A Glimpse of Poverty and Suffering
Recently, I had a glimpse of what it means to be poor.
I ride the bus to UCLA twice a week to attend a class. I’ve opted to leave my $25,000 Acura Legend sitting in the carport, rather than do battle with the parking problem around the campus. I haven’t traveled by public transportation since I was a teen-age girl, 40 years ago. The bus I ride stops in front of the UCLA Medical Center, and as the weeks passed, I’ve watched many people alighting there, some with great difficulty. Often I see young mothers with babies in their arms and runny-nosed toddlers hanging on to their skirts. I’ve watched as they struggled to get off, sometimes lugging strollers. I never before realized, or even thought about, the difficulty of having to make one’s way to the hospital and the doctor’s office via public transportation.

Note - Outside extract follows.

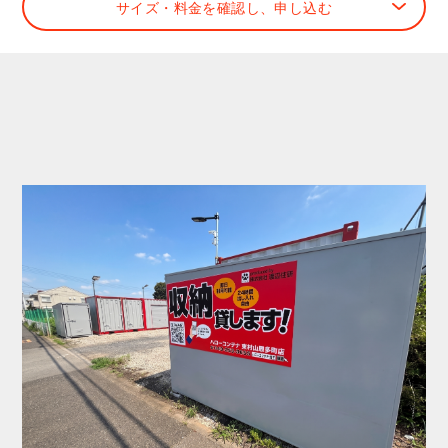
サイズ・料金を確認し、申し込む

Recently, a woman boarded with such obvious physical difficulty that I felt her pain. Her face was drawn and gray, and with the help of her cane and her husband, she slowly made her way up the steps and collapsed into the first available seat near the door. I wanted to look away, but I couldn’t. She was at least 25 years younger than I. Her face was racked with pain, and she kept her eyes closed the whole time, as if to shut out the world as well as the pain. Her husband, with his arm around her, tried to cradle her from the jostling of the bus, but she winced with each bump. He sat straight and tall next to her, and she leaned her head on his shoulder. I could see her pain in his dignified face.
I looked down at my hands, and saw the diamond ring that I wear. “How is it that the value of what I wear on my finger, if put to a different use, could make someone else’s life so much better?” I asked myself. For a moment, a fleeting thought rushed through my mind. “Take off the ring and give it to them.” The bus stopped in front of the hospital, and again, with excruciating slowness from her obvious pain, they got off.
I rode on, the ring still on my finger.